Sorting through fake analysis (1): Why tax reductions and subsidies are not the same thing
A useful question came up among social media comments recently: Why do the same people who call for lower business taxes, on the justification such policy would help employment and incomes flourish, oppose subsidies for specific businesses, given the latter do the same thing?
Great question and here's the answer: Because they are not the same in either treatment of businesses or in the effect of the policy.
A general reduction in business taxes picks no favourites among industries or among businesses; every business benefits. Also, the economic literature is substantial: That kind of reduction is stimulative (assuming a too-high rate to begin with and something decently lower at the end).

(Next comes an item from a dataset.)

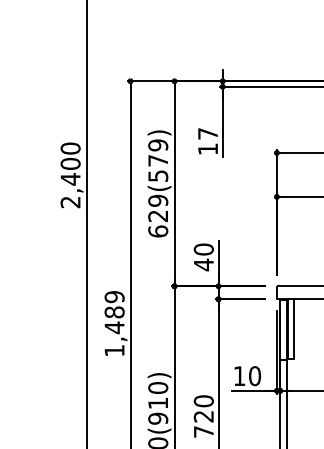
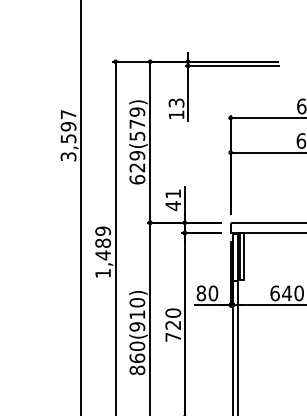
text: (207, 133) -> (176, 102), 17 -> 13
text: (70, 175) -> (68, 135), 2,400 -> 3,597
text: (204, 248) -> (173, 193), 40 -> 41
text: (239, 376) -> (201, 293), 10 -> 80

Subsidies from government are not like that. Subsidies by definition pick among sectors and pick among businesses. Such government actions distort allocation of capital away from economically calculated risk-taking. It instead involves government--and by extension politicians and civil servants--in sector-by-sector and firm-by-firm favouritism.
Subsidies are then anything but neutral, unlike general tax reductions.
The beneficial effect of subsidy policy is also highly questionable. While hard to summarize in a sentence, summary conclusions of the peer-reviewed literature find minimal and at best, only local positive effects; at worst, and more often, subsidy policy is harmful to widespread economic growth and job creation.
In short, sector-specific and business-specific subsidies are not akin to general, reductions in tax rates. The latter apply to all and in a neutral fashion.